The vitamin D hypothesis of schizophrenia is a recent concept bringing together old observations on environmental risk factors and new findings on the neurodevelopmental effects of vitamin D. Candidate genes related to the vitamin D endocrine system have not yet been fully explored for this purpose. The coexistence of vitamin-D-dependent-rickets type II with alopecia (VDDR IIA) and different forms of psychosis in the same inbred family has provided us with an opportunity to investigate the presumed relationship between vitamin D deficiency and psychosis. Psychiatric examination and molecular genetic studies were performed in this family overloaded with psychotic disorders and VDDR IIA. Forty members were evaluated in order to describe their phenotypic features. The family was tested for a linkage to the chromosome 12q12-q14 region where the vitamin D receptor (VDR) gene is located. Psychosis was the common phenotype in the 18 psychiatrically affected members. Pedigree analysis did not show a cosegregation of psychosis and rickets. Lod scores were not significant to prove a linkage between psychosis and VDR locus. The authors concluded that (1) the neurodevelopmental consequences of vitamin D deficiency do not play a causative role in psychotic disorders, (2) these two syndromes are inherited independently, and (3) vitamin D deficiency does not act as a risk factor in subjects susceptible to psychosis.

[Hunting the susceptibility gene for psychosis: a study of a family overloaded with schizophrenia and bipolar disorder]. / Sizofreni ve bipolar bozuklugun yüklülük gösterdigi genis bir ailede psikoza yatkinlik geninin arastirilmasi.

OBJECTIVE: It is a long-standing debate whether schizophrenia and bipolar disorder are separate clinical entities or different poles on a spectrum. In this paper we present a family overloaded with schizophrenia, and schizoaffective, bipolar and unipolar disorders. Common loci for bipolar affective disorder and schizophrenia were tested by linkage analysis. METHOD: The pedigree of an index family which had been followed by our department for nearly 20 years was extended. The index family members were diagnosed by two psychiatrists with two distinct structured interview schedules (SCID-I and SADS-L). A field visit was undertaken for the evaluation of the extended family (n= 40) and SADS-L was used for psychiatric assessment. Blood samples were collected for molecular studies. A linkage study has been performed for overlapping susceptibility regions for schizophrenia and affective disorders (10p13-p12, 13q32, 18p and 22q11-q13) and a locus (20p11.2-q13) to which a linkage had been shown in a bipolar family who lived in the same region. Both autosomal recessive and dominant mode of inheritance were assumed in the analysis. RESULTS: The pedigree consisted of 108 individuals of whom 23 are affected. All affected subjects presented psychotic features except for 5 unipolar patients.
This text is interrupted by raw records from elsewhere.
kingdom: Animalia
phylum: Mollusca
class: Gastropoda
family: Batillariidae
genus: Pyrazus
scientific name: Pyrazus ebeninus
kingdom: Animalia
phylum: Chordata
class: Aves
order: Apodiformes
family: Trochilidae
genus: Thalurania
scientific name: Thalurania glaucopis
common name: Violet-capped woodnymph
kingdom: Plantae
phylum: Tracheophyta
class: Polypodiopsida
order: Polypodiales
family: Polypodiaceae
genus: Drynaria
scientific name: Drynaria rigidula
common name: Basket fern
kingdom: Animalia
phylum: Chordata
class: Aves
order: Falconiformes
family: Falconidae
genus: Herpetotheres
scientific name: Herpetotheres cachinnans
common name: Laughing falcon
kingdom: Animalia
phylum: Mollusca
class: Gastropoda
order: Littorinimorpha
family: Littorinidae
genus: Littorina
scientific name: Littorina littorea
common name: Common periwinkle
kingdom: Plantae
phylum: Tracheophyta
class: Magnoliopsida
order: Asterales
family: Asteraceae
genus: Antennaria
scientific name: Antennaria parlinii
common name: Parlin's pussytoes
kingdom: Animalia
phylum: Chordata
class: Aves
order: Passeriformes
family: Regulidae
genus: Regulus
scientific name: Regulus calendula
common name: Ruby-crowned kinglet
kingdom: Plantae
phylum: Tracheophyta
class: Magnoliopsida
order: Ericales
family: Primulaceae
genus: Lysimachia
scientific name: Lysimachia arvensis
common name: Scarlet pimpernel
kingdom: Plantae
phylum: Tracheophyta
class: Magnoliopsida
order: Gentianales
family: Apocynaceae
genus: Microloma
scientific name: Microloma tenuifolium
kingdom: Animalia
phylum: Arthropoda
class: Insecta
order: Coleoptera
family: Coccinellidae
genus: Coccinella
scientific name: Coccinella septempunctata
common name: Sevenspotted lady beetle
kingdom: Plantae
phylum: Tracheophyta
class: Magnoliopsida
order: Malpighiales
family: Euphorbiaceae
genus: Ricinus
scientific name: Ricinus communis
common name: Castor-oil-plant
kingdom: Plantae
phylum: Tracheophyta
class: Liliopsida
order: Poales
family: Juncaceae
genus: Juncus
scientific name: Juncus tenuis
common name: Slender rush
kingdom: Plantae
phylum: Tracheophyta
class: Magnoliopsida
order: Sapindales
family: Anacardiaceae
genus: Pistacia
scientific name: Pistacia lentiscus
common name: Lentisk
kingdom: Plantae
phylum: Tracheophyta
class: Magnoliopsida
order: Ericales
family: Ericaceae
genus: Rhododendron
The pedigree was reconstructed with respect to psychosis phenotype. Further linkage and haplotype analysis excluded all five loci on chromosomes 10, 13, 18, 20 and 22 under both autosomal dominant and recessive modes of inheritance assumption. CONCLUSION: A potential linkage between the psychosis gene and reported susceptibility loci overlapping in bipolar affective disorder and schizophrenia was not demonstrated Genome-wide analysis should be performed.